Durante una fiesta familiar en la piscina, mi nieta de cuatro años se negó a usar su traje de baño, susurrando que le dolía el estómago mientras se sentaba aparte. Cuando intenté consolarla, mi hijo me detuvo con frialdad, diciéndome que la dejara en paz.

La fiesta en la piscina debía ser tranquila y cálida: solo la familia, el sol y el sonido de los niños jugando.

Pasé la mañana limpiando el patio, colocando toallas y llenando una hielera de jugo. Cuando llegó mi hijo Ryan con su esposa Melissa y sus dos hijos, todo parecía normal al principio.

Pero Lily no corrió hacia la piscina como lo hizo su hermano mayor.

Salió del coche lentamente y se sentó en el borde de la terraza, jugueteando con el dobladillo de su vestido. Tenía los hombros hundidos y evitaba las miradas de todos. Me acerqué con su traje de baño y me arrodillé a su lado.

—Cariño —dije con dulzura—, ¿quieres ir a cambiarte? Hoy el agua está muy bien.

Ella negó con la cabeza sin levantar la vista. «Me duele la barriga», susurró.

Extendí la mano para acariciarle el pelo, pero se estremeció. Ese pequeño movimiento me sobresaltó. Lily solía ser cariñosa: siempre abrazando, siempre riendo. Esto no era propio de ella en absoluto.

Antes de que pudiera preguntar más, la voz de Ryan llegó bruscamente detrás de mí:
«Mamá, déjala en paz».

—Sólo estoy comprobando cómo está —respondí confundido.

Melissa intervino rápidamente, con una sonrisa tensa. «Es sensible», dijo. «Si le prestamos atención, se enoja más. Por favor, no interfieras».

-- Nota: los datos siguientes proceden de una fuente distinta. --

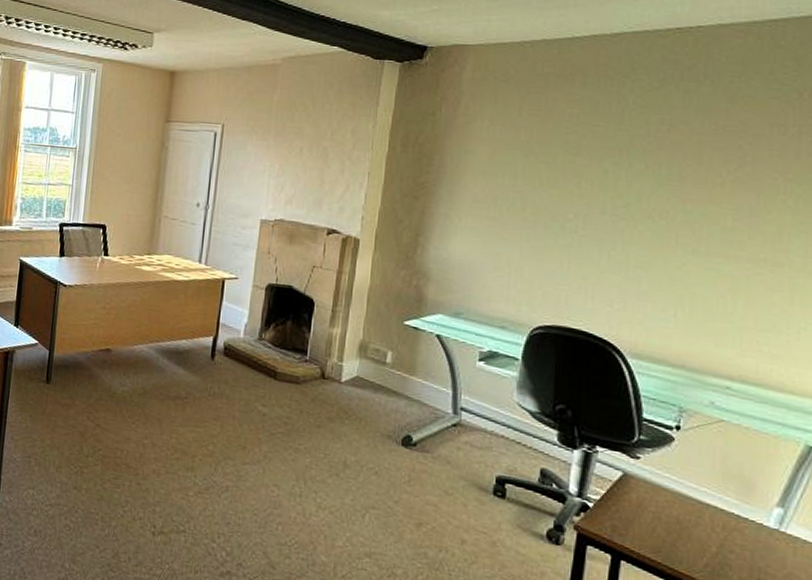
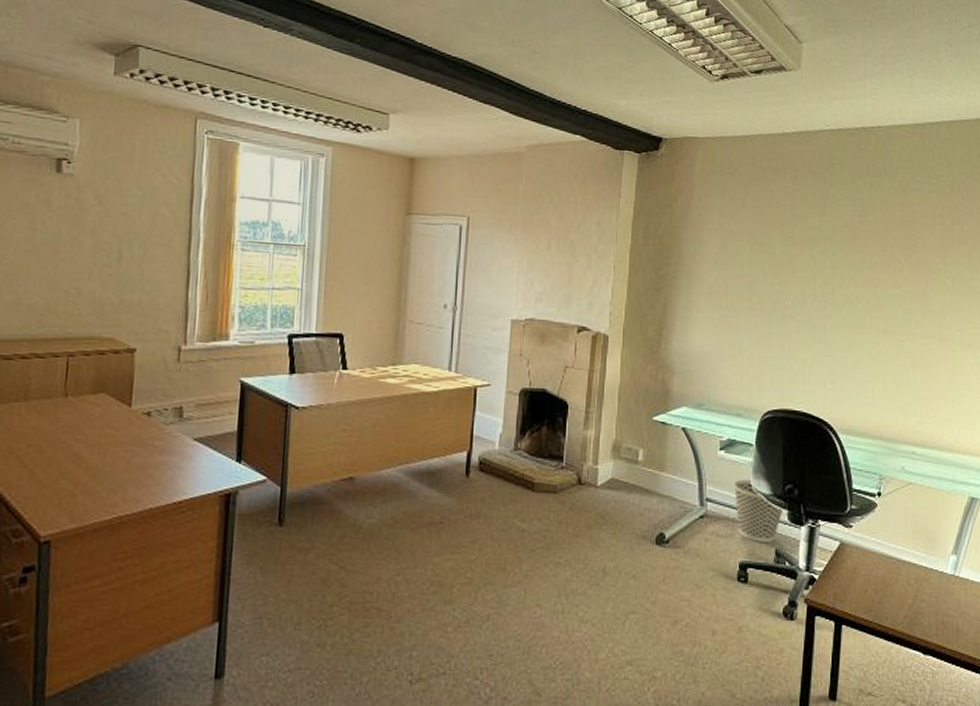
wastebasket: none [493,393,553,462] -> present [733,480,784,543]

Algo en las manos apretadas de Lily me oprimía el pecho. No parecía que buscara atención. Parecía miedo.

Retrocedí, pero seguí observándola. No se movió hacia la piscina. Se quedó donde estaba, tranquila y apartada del resto del día.

Un poco más tarde, entré para ir al baño. La casa estaba en silencio. Cuando me di la vuelta, Lily estaba en la puerta.

Su rostro estaba pálido. Sus ojos estaban llenos de lágrimas.

—Abuela —susurró—. ¿Puedo quedarme contigo un ratito?

Me arrodillé y la abracé con ternura. Ella me abrazó como si hubiera llevado algo pesado dentro todo el día.

"¿Qué pasa, cariño?" pregunté suavemente.

Dudó un momento y luego susurró: «No me gusta que mamá y papá se enfaden. Dicen que soy mala cuando no escucho».